Commodities trader Glencore laid out its revised US$36 billion all-share bid for Xstrata yesterday, warning it would not improve the terms again as it outlined a fresh offer that made some concessions to recalcitrant shareholders.
Glencore, the miner’s largest shareholder, with a 34 percent stake, confirmed its offer was now 3.05 new shares for every Xstrata share held, up from 2.8. That represents a 27 percent premium to the ratio at which the two shares were trading last week, when the market believed the deal would collapse.
“Glencore confirms that it is an all-share merger, and it will not increase the merger ratio further,” Glencore said.
“The increased merger ratio represents a substantial premium for a company with a 34 percent shareholder,” it added, explicitly brushing off hopes from some shareholders of a bid from a third party.
In line with proposals outlined on Friday in a U-turn from Glencore that rescued the deal from collapse, the bid provides for Glencore’s own chief executive, Ivan Glasenberg, to take the helm of the combined group — at the expense of Xstrata’s Mick Davis, a mining veteran who would have taken the job under the original offer.
Glasenberg is expected to take the top seat after an interim period of six months under Davis, and, in a gesture to appease both the independent directors and shareholders fretting over management of Xstrata’s operations and new mines, Glencore said yesterday the merger remained conditional on Xstrata’s controversial retention scheme for key managers.

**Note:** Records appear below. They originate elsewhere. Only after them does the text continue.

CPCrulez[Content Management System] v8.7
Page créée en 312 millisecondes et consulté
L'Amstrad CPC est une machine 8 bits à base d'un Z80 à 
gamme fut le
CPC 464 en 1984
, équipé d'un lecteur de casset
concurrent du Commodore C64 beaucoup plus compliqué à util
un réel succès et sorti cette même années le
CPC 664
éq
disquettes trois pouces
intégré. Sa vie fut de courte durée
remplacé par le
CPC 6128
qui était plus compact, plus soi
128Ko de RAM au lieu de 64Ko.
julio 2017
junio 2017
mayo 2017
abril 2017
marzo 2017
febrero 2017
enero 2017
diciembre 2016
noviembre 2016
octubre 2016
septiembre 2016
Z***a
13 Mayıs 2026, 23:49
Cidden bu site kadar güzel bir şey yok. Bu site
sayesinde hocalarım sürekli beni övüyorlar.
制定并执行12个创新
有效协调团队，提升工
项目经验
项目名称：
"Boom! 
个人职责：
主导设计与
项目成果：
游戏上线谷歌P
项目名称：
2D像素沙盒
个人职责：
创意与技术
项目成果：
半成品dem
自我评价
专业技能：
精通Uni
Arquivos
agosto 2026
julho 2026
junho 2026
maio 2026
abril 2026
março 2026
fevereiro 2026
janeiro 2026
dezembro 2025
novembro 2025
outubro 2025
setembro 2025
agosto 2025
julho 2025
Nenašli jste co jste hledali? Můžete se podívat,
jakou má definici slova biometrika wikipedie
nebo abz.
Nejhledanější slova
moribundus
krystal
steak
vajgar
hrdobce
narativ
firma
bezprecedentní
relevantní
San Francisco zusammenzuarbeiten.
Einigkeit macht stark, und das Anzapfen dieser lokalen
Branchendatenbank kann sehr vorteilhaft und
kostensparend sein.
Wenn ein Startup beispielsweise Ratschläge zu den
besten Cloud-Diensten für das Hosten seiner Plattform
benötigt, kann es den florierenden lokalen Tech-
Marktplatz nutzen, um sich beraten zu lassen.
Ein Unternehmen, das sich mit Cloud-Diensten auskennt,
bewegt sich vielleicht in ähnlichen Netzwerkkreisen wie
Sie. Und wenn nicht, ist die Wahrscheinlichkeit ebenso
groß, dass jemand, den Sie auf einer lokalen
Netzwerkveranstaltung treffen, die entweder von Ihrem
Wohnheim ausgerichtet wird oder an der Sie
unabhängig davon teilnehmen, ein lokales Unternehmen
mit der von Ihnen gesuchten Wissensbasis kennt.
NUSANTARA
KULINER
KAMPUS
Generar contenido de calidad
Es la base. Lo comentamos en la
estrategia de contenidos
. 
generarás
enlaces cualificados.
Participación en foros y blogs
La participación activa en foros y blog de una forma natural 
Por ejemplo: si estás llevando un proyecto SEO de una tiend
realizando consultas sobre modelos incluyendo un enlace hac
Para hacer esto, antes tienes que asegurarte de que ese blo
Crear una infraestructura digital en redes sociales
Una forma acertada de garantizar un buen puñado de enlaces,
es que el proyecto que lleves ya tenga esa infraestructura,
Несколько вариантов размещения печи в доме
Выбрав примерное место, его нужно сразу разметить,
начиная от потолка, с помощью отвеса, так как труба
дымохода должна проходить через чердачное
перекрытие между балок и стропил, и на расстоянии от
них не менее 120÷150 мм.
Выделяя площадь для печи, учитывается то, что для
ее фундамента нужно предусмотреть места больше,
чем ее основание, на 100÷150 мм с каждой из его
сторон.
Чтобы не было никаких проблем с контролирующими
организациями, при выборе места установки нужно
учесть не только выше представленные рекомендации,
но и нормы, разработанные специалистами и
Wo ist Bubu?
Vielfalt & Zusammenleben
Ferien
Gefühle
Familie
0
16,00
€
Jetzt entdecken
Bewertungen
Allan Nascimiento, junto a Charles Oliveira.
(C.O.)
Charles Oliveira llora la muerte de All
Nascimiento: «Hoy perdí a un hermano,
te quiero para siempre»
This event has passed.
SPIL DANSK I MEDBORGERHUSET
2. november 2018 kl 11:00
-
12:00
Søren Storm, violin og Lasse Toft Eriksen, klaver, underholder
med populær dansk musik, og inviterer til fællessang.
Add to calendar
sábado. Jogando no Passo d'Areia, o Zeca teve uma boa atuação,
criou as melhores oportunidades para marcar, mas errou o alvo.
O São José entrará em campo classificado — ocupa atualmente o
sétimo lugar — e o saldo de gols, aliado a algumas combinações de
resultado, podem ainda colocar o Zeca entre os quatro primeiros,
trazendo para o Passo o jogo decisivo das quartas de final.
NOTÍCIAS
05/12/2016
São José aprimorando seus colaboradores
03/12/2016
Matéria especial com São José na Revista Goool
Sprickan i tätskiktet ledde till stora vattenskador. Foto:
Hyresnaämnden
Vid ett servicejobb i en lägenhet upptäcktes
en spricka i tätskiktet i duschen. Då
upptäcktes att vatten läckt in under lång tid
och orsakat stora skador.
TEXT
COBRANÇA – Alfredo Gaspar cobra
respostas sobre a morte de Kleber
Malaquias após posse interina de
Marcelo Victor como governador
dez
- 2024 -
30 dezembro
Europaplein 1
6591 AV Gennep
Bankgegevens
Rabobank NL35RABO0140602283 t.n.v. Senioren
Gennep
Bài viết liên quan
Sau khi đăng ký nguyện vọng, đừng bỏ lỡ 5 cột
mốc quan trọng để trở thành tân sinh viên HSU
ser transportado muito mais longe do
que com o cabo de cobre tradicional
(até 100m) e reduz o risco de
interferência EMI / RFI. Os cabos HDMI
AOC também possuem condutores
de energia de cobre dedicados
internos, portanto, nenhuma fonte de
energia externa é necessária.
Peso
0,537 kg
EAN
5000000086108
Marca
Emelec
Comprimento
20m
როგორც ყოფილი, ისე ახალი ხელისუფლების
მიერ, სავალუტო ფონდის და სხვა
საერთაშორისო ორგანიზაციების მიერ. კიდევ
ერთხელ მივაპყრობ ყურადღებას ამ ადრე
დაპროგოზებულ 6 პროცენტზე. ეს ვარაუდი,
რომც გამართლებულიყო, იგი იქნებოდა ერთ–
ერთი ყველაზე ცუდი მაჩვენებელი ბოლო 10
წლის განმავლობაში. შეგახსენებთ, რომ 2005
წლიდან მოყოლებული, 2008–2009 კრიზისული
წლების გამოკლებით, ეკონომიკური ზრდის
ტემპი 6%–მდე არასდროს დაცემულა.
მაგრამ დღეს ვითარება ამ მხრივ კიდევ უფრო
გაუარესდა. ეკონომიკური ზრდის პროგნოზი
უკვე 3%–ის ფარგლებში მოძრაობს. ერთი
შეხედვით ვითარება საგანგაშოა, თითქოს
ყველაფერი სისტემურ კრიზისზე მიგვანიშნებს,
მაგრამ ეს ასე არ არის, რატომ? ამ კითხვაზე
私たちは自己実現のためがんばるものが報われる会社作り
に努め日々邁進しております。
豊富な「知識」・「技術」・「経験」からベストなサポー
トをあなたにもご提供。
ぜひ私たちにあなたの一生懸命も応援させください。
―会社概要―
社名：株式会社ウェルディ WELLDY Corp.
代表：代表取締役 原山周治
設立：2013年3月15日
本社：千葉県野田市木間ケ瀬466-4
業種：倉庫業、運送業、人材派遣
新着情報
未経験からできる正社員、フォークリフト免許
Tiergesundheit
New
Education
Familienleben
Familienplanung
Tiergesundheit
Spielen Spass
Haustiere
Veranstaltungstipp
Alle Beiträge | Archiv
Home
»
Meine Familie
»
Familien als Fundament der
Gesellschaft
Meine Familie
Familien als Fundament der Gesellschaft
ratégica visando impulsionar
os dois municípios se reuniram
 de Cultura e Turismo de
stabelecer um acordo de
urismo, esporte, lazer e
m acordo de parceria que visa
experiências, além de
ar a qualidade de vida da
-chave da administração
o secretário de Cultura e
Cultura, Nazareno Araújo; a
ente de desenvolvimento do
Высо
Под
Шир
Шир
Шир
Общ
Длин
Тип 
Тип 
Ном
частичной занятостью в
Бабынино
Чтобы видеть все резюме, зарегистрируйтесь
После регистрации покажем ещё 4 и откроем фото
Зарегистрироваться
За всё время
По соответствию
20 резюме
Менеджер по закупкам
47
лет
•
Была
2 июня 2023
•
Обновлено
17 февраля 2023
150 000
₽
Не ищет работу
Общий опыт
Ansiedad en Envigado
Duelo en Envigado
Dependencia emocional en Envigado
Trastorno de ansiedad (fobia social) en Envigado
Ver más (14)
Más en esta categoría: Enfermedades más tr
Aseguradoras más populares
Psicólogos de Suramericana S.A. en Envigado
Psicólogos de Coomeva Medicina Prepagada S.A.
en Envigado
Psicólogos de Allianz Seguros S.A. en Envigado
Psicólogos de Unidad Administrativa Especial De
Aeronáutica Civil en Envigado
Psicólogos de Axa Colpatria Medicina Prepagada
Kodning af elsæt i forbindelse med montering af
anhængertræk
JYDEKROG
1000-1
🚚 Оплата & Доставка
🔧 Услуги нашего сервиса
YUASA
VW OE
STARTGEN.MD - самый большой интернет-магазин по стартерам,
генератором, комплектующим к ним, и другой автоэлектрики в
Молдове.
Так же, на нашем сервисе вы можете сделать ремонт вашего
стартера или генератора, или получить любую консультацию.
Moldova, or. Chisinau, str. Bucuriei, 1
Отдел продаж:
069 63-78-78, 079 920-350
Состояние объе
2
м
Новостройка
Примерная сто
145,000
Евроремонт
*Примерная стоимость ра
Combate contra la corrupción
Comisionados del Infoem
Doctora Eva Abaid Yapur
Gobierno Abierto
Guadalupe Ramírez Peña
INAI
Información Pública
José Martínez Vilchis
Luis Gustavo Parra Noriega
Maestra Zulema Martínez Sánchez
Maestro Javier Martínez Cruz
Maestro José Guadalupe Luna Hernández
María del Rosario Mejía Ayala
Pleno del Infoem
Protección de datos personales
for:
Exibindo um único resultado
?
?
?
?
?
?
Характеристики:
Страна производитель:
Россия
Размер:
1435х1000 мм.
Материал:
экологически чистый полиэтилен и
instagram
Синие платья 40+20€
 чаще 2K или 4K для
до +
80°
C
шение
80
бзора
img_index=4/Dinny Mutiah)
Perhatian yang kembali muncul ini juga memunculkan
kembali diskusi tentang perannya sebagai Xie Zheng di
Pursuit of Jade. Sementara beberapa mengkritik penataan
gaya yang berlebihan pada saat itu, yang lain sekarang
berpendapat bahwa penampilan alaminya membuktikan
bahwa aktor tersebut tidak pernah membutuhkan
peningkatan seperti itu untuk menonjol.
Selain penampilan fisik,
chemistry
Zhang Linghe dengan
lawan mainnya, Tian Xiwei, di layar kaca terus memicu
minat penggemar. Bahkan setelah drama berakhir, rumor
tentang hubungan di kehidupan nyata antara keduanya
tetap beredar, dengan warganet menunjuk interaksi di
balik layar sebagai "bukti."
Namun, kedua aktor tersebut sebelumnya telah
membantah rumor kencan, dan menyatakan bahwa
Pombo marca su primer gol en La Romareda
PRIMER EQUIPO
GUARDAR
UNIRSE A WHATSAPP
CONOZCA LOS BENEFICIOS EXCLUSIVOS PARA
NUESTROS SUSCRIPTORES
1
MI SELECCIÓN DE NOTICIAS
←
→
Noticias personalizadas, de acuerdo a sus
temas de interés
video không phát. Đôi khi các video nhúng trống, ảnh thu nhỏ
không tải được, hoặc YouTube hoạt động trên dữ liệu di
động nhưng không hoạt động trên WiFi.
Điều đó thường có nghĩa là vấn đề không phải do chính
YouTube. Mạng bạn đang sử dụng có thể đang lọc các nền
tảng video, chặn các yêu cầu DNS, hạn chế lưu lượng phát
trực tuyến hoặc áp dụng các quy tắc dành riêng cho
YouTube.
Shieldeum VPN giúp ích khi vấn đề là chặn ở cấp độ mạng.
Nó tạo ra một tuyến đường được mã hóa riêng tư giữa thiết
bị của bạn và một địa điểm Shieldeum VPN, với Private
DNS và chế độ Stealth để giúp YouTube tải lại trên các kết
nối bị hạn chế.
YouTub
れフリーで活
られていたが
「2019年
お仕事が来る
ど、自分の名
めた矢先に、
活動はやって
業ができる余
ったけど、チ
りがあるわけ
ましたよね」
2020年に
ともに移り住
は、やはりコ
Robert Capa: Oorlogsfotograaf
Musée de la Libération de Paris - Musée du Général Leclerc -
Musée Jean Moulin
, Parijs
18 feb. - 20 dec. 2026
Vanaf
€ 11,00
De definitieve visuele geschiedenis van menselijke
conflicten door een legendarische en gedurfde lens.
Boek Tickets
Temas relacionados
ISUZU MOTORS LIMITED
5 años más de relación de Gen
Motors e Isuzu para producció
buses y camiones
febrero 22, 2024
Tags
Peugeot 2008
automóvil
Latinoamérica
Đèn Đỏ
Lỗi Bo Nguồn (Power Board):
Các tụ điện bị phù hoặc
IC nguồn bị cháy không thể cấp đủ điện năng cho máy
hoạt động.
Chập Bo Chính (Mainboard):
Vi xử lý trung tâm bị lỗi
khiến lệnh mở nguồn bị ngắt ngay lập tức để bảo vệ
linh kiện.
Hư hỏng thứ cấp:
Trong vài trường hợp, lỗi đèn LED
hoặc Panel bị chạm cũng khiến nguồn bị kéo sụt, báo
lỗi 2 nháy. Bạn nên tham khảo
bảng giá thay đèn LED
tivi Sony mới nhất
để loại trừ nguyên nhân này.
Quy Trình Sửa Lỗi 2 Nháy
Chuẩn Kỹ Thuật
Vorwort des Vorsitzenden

However, Glencore signalled it could make changes to the details of the scheme, seen by some investors as excessively generous.
“Glencore has asked the independent Xstrata board to consider what [if any] changes they would propose to the retention and incentive arrangement packages ... to ensure that they are acceptable to independent Xstrata shareholders,” it said.
Xstrata chairman John Bond will retain the same job in the combined group, as under the original proposals.
A former chairman of Vodafone and HSBC, Bond is considered a steadier hand than Glencore chairman Simon Murray, but has also been criticized by some minority shareholders for recommending the initial Glencore offer.
Xstrata said its independent directors would respond on Sept. 24 after consulting with major shareholders.
Glencore, the world’s largest diversified commodities trader, made a long-awaited takeover bid for Xstrata in February.
However, the offer ran into trouble and was expected to fail as shareholders prepared to vote last Friday, after No. 2 shareholder Qatar and other investors opposed the terms of the deal, while Glencore refused to yield.
Living up to Glasenberg’s reputation as an unpredictable negotiator, however, a higher proposal from Glencore was announced just minutes before the miner’s shareholders met to cast their ballots on the existing offer.